» How to complete this task
Count the lines in the data below that contain the word "True". Reply with the number alone.

» Working data
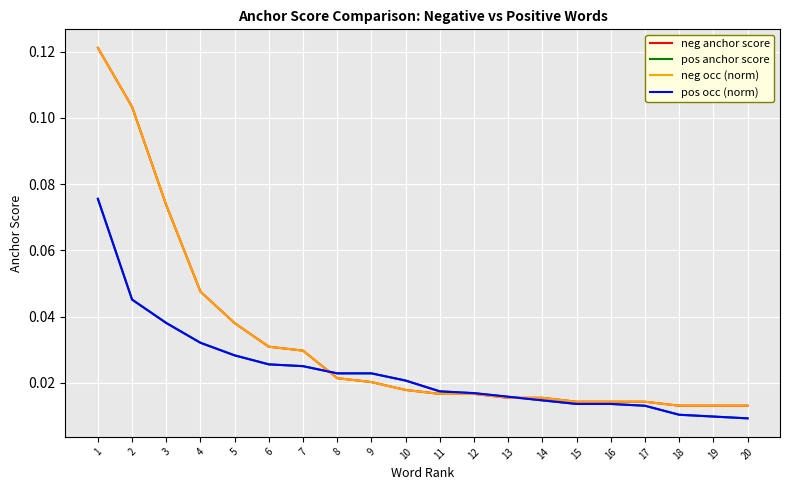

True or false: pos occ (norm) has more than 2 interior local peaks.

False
==
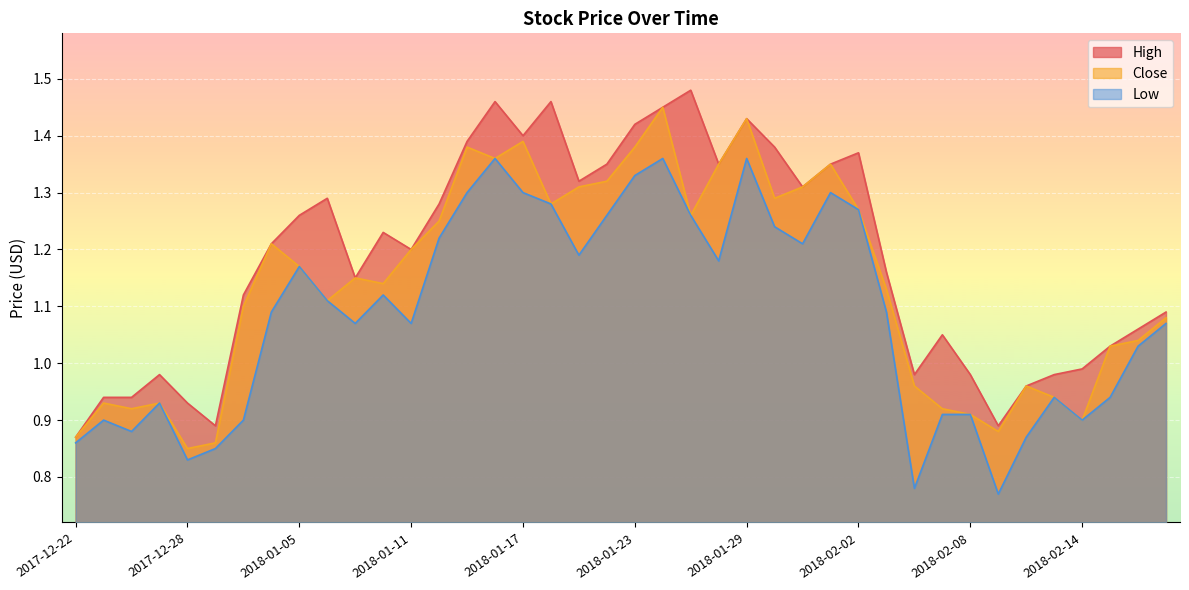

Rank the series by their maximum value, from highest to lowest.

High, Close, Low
==
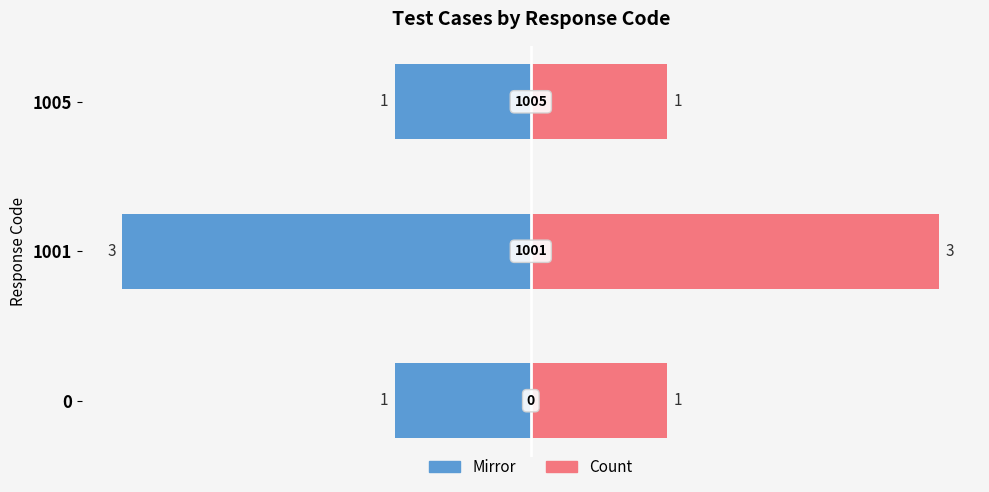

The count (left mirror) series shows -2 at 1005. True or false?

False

» Finished task
2